Sex can be hilarious. I

Like it’s o.k. if the male character can’t tell which ‘opening’ is which.
It happens!
Human beings have senses and these senses don’t stop working during sex.

Well not always.

They might stop in a scene where Tequila is also a character or Moonshine has come to visit. It’s not weird if your character sounds like a really bad demo at the height of passion. By now your readers can probably write case studies on Moans so why not give them something else besides ‘She moaned’.

I’m not going to groan about the degradation of gender while writing a sex scene as it could work as an aesthetic. In the case of a writer who seeks to reveal a character’s inner demons or a story touching upon a plot in which a woman is regarded as a worthless sex object and has come to embrace it and even enjoy it.

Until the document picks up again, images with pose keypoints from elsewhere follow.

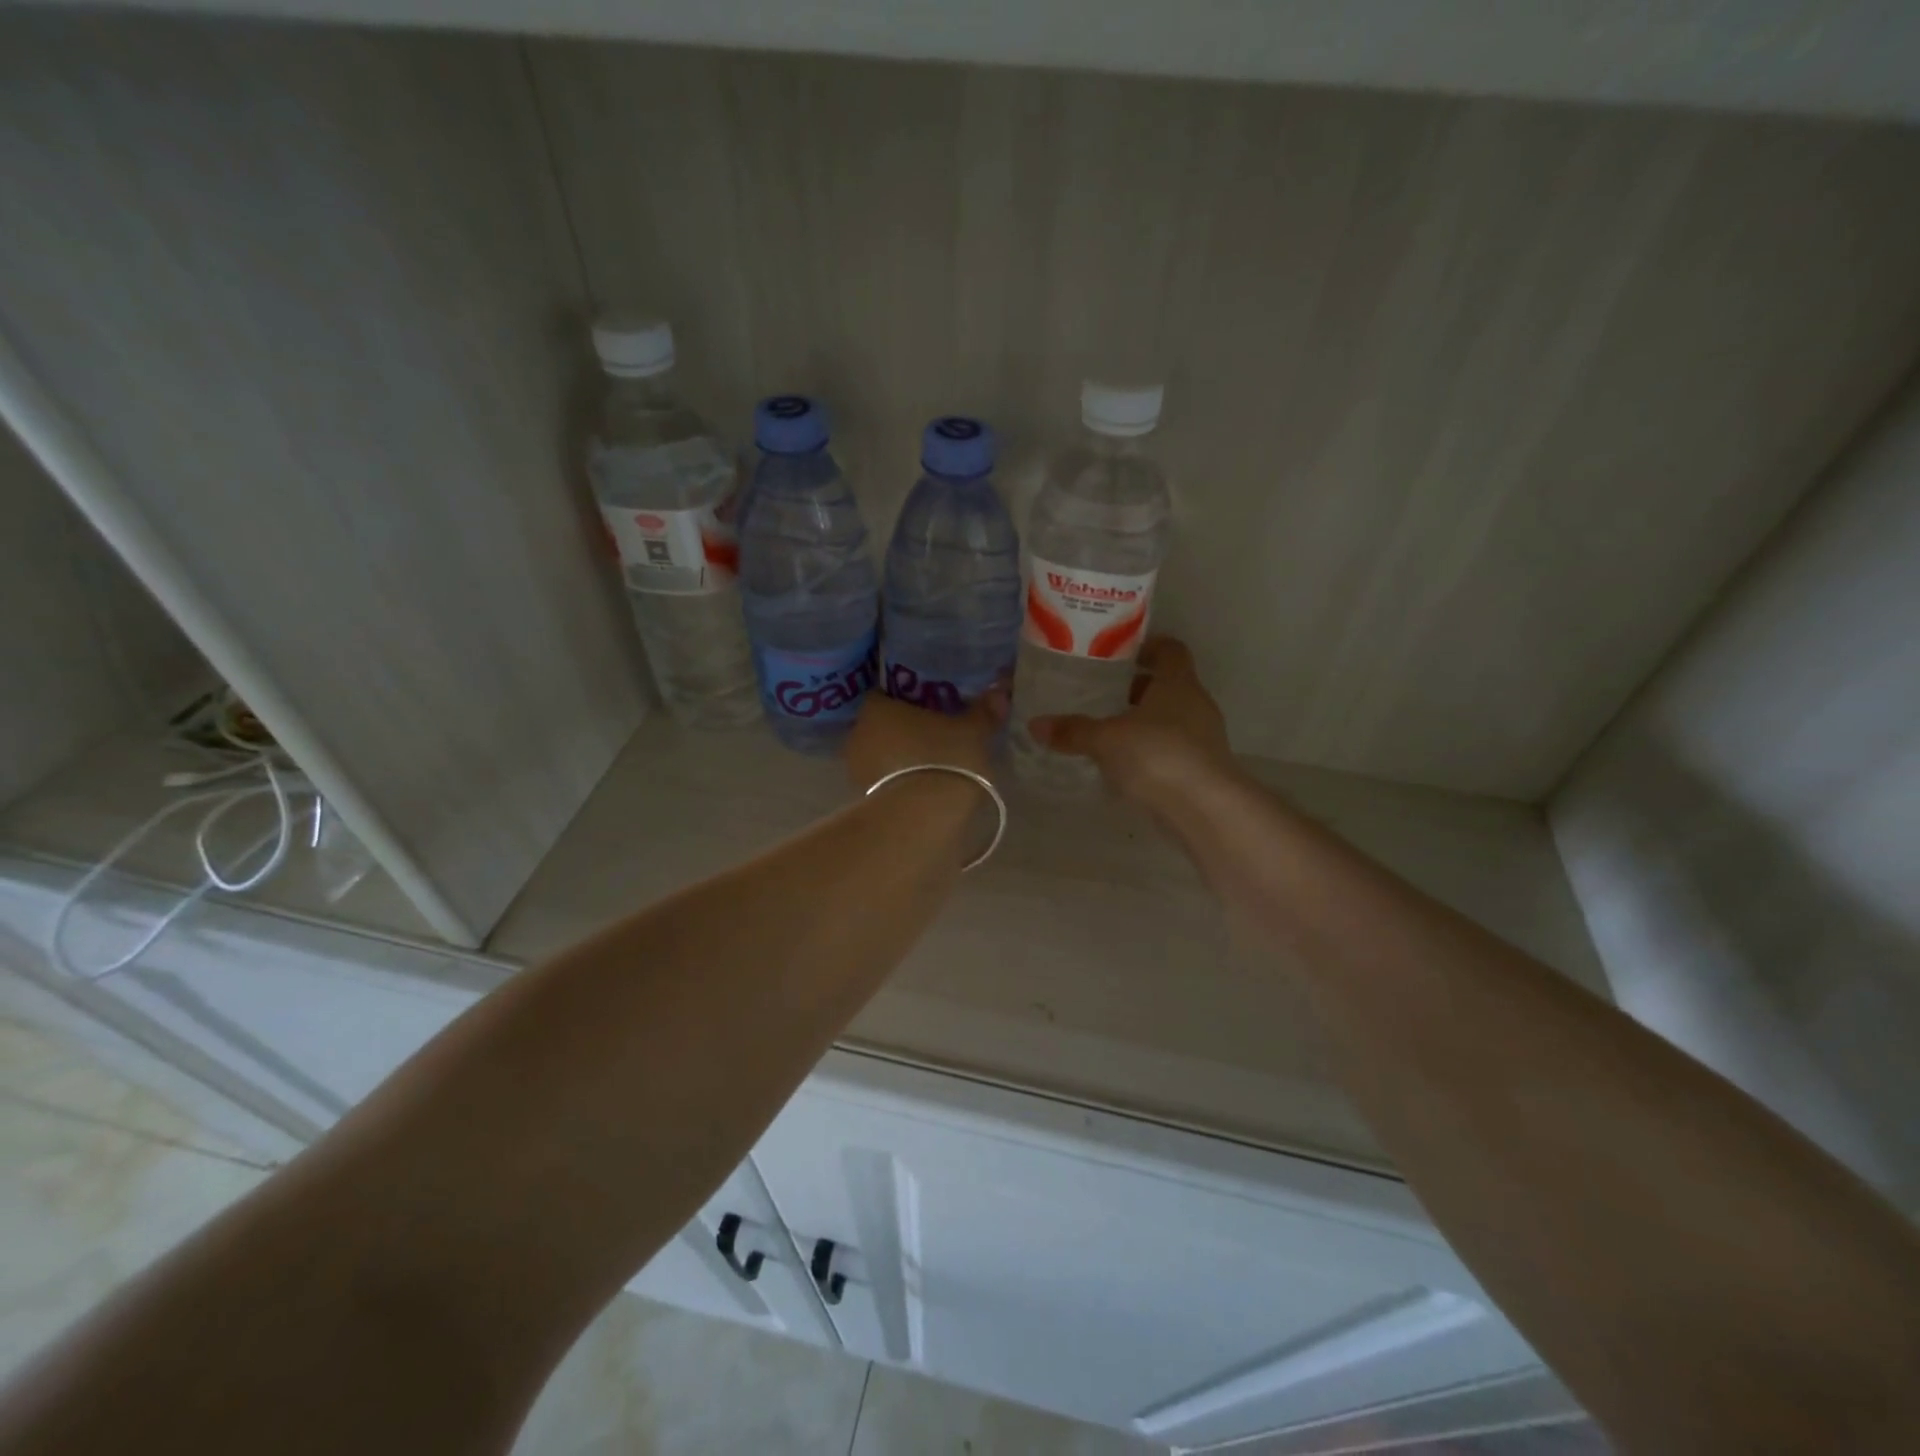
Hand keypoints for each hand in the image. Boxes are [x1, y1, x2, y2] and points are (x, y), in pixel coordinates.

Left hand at [844, 687, 1005, 793]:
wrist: (923, 818)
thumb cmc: (944, 760)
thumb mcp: (973, 732)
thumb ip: (983, 712)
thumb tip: (999, 692)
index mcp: (876, 709)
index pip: (885, 694)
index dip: (907, 698)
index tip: (929, 705)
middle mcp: (858, 735)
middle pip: (882, 725)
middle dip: (903, 728)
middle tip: (934, 732)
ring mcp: (857, 770)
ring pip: (881, 754)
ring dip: (900, 756)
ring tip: (931, 763)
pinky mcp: (865, 800)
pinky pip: (884, 780)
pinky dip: (900, 780)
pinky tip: (923, 786)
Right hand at [1029, 637, 1235, 806]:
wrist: (1204, 809)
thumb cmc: (1157, 756)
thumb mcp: (1106, 740)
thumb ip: (1072, 730)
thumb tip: (1035, 724)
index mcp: (1178, 683)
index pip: (1170, 650)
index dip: (1148, 646)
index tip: (1119, 652)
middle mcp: (1195, 704)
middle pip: (1166, 686)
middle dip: (1135, 688)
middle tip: (1099, 693)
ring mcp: (1202, 738)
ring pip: (1168, 719)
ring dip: (1141, 722)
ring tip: (1105, 730)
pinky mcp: (1200, 769)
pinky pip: (1170, 749)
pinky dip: (1148, 750)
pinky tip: (1121, 764)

A writer might choose to pleasure a sadomasochistic readership, who knows?
Stay away from words like Penis, Vagina and please run from ‘pulsing membrane’! Vulva for Pete’s sake….! It’s a sex scene and we all know the organs involved so we don’t need to go back to Form 1 Bio.
Avoid going ‘litero-spiritual.’ This is a perfect example.
“On the edge of a precipice beyond which can be glimpsed a dark-green distance in a reeking mist and something shining out at them, a pulsing point of light”
Perhaps such diction set you apart in school essays and journals but nobody wants to be transported back to a sermon on the resurrection while reading about Sex. Neither will these words that Sonya Chung aptly describes as ‘lingo that gesture towards the grand or the epic’:
“Weeping orifice” or “Imperial pint of semen”

WTH!!!

Women are not gushing fountains. It usually takes more than a stroke and a split second to get a woman to climax. Research has even ‘proved’ that some women will never reach climax. It’s O.k. to reminisce about those old novels sporting the gorgeous Fabio on their covers which always had their characters riding the waves of an earth shattering climax together and coming to a shuddering halt together. With ‘knitted fingers’?

Sometimes its o.k. for it to be so unsatisfying that the female character needs to knee her mate in the groin for good effect.
It’s OK to have your characters do other things besides shouting. For the sake of your readers, do some investigation. Invest in great takeout, ring up talkative friends and keep the wine flowing. You’ll find out that everyone goes about their orgasmic announcements quite differently.

Regardless of race or beliefs, Gay sex, Kinky sex and other kinds of Sex that many refer to as taboo can be erotic, repelling and yet fascinating so these books fly off the shelves faster than you can imagine. However this isn’t enough reason to broach them without preparing yourself for sleepless nights of study. There will only be one book as badly written and greatly loved as 50 Shades of Grey.

Are you writing about sex or pornography? Then your characters have to portray emotion. They don’t all have to be happy emotions. Where there’s sex there can be terror, sometimes there’s disappointment. And I’m not talking about the virgin character who has to say ‘please this is my first time” And the plundering character who ‘holds her chin firmly in his hand, looks her in the eye and says “I’ll be gentle.”

It’s OK to come up empty sometimes. It will be a huge mistake to believe that writing about sex will be easy. I used to blame myself until I stumbled on a sex scene from Updike.
“He felt his cashew become a banana, and then a rippled yam.”

Rippled Yam! Makes me wonder if Updike ever saw a tuber of yam or he just spotted a really rotten one in a picture.

There’s actually an award for ‘Bad Sex in Fiction’ and this is proof that Sex is a tough subject to write about. The last thing you need is for your great novel to be shred because of one bad sex scene.

Do you think you’ve perfected the art of writing about Sex? I wouldn’t mind reading your attempt…

‘A good sex scene is not always about good sex,
but it is always an example of good writing.’
– Elizabeth Benedict.

This was first posted in 2011(gasp) on my ex-blog and since then I have gone on to read many more retch-worthy book sex. Hence slight tweaking and a change of title from ‘How not to write about Sex’ (cause who likes been taught, right?) to ‘How not to Write about Sex…in a book I could end up reading.’